[Saved data entries]
Start of Block
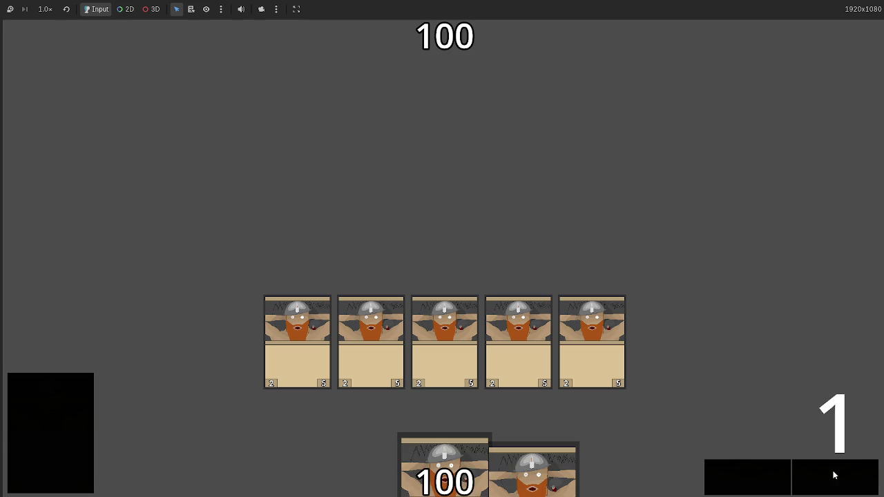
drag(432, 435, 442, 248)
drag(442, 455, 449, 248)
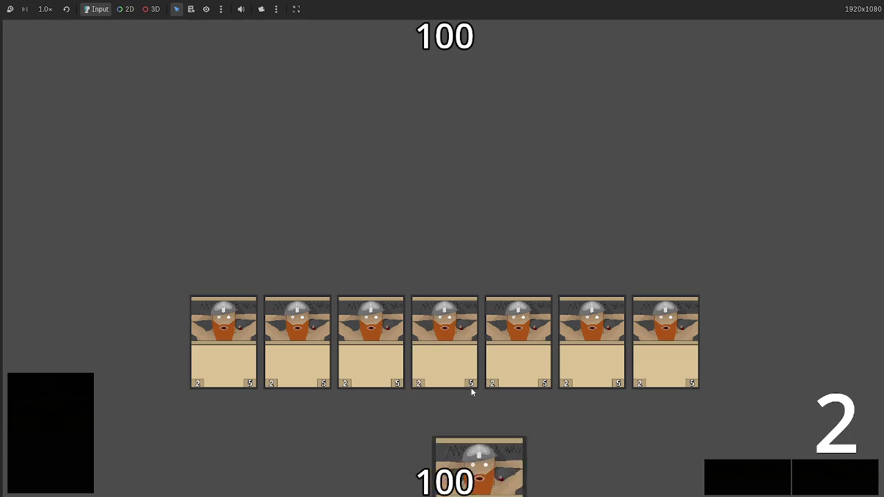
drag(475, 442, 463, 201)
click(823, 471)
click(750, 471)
End of Block
YOUR OBJECTIVE
Answer with the count alone: how many lines in the data above have "drag" in them?

THE COMPLETED TASK
3